◆ **GIVEN TASK**
Continue the forum thread on incrementally updating a logistic regression model, starting right after its final sentence.

◆ **PROVIDED PASSAGE**
** start **
Incremental update to *existing* Logistic Regression model?

#1
Hi,

In our work, we have a large-scale logistic regression model we hate to train everyday. Is there a way we can somehow update the existing model with the new day's data?

Currently, we re-train the model daily with the past ninety-day (sliding window) data. And we use the L1-regularizer.

Using the existing model as a starting point, we could have incrementally updated it with new data, like some existing online training method. But how do we enforce the L1-regularizer?

I have been searching for a while on publication about this but no find so far. Can anyone shed some light on me?

Thanks much,
-Peter
 
#2
Also, an alternative could be training a small model entirely on a new day's data, and merge it to the old model. But how to merge? Any ideas?

-Peter
 
#3
It seems to me highly unlikely that this is possible. Even without a regularization constraint, logistic regression is a nonlinear optimization problem. Already this does not have an analytic solution, which is usually a prerequisite to deriving an update solution. With a regularization constraint, it becomes a constrained optimization problem. This introduces a whole new set of non-analytic complications on top of the ones that the uncontrained problem already had.

By the way, what's up with the machine learning people and their weird "regularization" constraints? I keep seeing it explained as a way to "avoid overfitting". Statisticians have this same problem, and have what appears to me to be a much cleaner, more analyticly justified approach. We choose to include or not include each new variable in the regression based on whether is contributes to the fit in a statistically significant way, as measured by a ratio test. By contrast, the "regularization" constraint approach includes all variables, but adds an arbitrary, ad-hoc constraint on their coefficient magnitudes. Is there some first-principles justification for this approach?
 
#4
By the way, what's up with the machine learning people and their weird "regularization" constraints? I keep seeing it explained as a way to "avoid overfitting". Statisticians have this same problem, and have what appears to me to be a much cleaner, more analyticly justified approach. We choose to include or not include each new variable in the regression based on whether is contributes to the fit in a statistically significant way, as measured by a ratio test. By contrast, the "regularization" constraint approach includes all variables, but adds an arbitrary, ad-hoc constraint on their coefficient magnitudes. Is there some first-principles justification for this approach?
** end **
◆ **STORED DATA**
** start **
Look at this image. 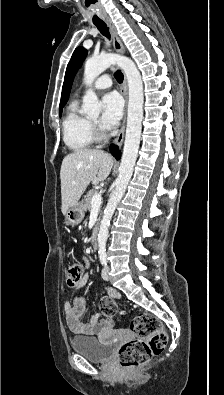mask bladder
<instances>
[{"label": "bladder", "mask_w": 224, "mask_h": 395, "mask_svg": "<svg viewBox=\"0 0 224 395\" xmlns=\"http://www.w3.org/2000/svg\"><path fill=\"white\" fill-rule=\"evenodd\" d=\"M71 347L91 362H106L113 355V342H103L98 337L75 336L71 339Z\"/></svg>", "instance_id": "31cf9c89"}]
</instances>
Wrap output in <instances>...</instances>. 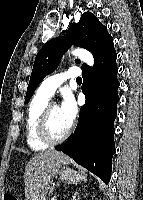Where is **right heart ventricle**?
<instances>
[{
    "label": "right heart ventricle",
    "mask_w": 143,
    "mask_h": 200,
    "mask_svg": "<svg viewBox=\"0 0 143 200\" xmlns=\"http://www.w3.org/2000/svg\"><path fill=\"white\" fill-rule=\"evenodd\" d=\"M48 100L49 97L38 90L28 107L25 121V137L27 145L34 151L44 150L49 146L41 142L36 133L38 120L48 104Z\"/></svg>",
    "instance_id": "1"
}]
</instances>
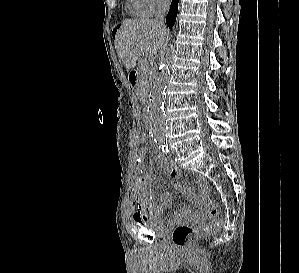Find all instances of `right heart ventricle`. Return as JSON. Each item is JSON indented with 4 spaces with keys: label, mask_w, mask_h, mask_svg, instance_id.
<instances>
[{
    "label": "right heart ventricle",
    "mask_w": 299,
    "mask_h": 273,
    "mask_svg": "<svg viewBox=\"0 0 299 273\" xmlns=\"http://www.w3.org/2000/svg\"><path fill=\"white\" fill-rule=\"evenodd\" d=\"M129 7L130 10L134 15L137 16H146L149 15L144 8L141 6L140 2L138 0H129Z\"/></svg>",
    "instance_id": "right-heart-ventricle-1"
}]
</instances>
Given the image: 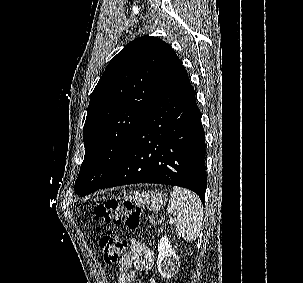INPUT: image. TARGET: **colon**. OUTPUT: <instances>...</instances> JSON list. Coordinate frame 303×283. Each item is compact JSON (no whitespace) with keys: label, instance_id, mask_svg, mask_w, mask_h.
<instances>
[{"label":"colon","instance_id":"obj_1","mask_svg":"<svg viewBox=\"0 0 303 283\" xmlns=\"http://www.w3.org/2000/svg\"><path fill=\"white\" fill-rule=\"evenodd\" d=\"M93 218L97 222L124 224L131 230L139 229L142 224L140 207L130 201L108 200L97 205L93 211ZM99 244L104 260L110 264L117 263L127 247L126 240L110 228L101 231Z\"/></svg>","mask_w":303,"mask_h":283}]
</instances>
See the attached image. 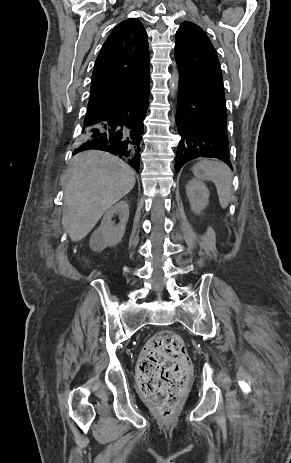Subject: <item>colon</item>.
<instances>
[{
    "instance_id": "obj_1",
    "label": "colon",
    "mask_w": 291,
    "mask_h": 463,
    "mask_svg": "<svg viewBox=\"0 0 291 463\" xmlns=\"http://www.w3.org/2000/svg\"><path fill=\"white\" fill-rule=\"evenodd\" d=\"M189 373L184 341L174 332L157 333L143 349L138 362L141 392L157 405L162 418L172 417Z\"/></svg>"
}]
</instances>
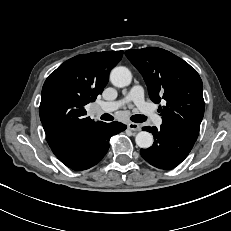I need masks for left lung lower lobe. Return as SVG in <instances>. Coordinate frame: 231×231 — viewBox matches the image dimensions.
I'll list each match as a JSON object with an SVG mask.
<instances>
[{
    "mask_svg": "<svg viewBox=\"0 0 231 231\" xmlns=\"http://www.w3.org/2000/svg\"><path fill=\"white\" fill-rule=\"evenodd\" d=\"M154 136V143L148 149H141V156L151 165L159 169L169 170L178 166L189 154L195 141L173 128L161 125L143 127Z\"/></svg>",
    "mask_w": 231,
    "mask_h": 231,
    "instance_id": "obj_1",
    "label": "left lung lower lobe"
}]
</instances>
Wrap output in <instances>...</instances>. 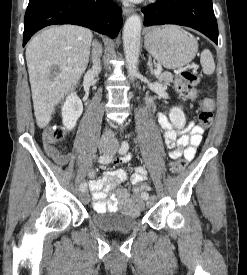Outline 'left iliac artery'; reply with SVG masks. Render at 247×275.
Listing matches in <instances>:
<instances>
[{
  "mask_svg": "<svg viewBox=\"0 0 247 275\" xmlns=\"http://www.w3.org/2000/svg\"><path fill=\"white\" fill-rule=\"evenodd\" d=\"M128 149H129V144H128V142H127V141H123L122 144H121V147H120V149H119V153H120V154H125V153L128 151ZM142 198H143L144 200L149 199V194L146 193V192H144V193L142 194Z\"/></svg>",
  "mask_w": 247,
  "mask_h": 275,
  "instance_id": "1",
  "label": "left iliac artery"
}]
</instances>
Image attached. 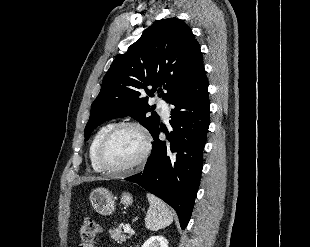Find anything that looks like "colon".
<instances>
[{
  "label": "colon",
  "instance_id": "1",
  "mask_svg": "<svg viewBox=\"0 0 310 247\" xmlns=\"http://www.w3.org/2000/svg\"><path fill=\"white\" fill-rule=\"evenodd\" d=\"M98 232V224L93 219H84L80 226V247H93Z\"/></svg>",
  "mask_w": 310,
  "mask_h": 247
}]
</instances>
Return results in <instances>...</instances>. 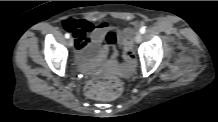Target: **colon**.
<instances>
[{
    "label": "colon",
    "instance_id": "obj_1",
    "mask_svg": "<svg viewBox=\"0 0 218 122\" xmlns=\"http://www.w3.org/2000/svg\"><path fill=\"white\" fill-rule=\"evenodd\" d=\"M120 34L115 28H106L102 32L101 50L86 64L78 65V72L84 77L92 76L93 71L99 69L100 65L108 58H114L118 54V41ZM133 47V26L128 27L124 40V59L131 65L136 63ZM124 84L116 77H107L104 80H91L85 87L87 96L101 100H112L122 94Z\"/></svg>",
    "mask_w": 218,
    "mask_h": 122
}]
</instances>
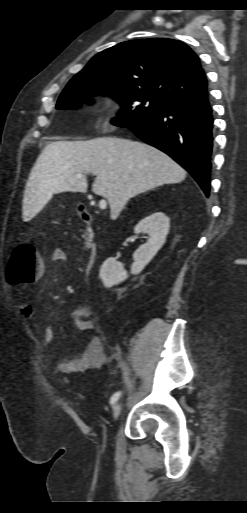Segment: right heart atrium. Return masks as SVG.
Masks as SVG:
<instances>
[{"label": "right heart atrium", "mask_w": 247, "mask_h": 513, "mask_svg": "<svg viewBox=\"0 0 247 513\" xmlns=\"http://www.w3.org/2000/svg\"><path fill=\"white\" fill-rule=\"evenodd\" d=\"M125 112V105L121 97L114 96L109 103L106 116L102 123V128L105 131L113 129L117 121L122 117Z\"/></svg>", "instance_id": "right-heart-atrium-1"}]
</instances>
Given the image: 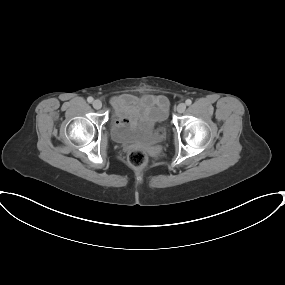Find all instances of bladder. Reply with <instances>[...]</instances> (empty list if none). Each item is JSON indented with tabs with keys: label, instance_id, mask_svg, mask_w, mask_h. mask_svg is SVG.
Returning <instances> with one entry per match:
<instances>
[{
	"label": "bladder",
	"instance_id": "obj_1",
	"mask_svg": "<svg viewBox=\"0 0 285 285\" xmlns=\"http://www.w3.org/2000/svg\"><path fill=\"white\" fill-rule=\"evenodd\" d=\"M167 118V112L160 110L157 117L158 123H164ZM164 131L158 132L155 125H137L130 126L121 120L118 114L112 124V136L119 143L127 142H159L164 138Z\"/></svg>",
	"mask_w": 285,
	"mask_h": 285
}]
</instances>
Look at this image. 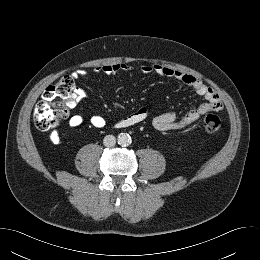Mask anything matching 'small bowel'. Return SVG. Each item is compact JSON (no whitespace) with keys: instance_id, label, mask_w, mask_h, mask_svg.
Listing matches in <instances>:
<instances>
** end **
◆ **WRITTEN RESPONSE**
Single feature ranking significant test fails to capture the binary (or n-ary) relationship between features like the textbook example of XOR. Some machine learning people are using regularization as their feature selection approach. My understanding is that ideally they want to use L0 regularizer, which constrains the number of non-zero weights. When this turns out NP-hard, they go for L1, which sort of approximates L0.

Andrew Ng has a paper "Feature selection, L1 vs. L2 regularization, and rotational invariance" (2005), arguing L1 behaves better than L2 dealing with irrelevant features and scales better too.
 
#5
Thanks for writing back to explain. The idea of L1 or L2 as an approximation to L0 is indeed illuminating, and makes the approach seem a bit less strange to me.

But only a bit. An L0 regularization would essentially fix the number of number of variables to include in the regression, yes? But why would the trainer think he knows a priori the right number of variables to use? Shouldn't he add as many variables as significantly improve the fit and leave out all the others? How would he know beforehand whether that number would be 5 or 25?

I will try to read the Ng paper you cite.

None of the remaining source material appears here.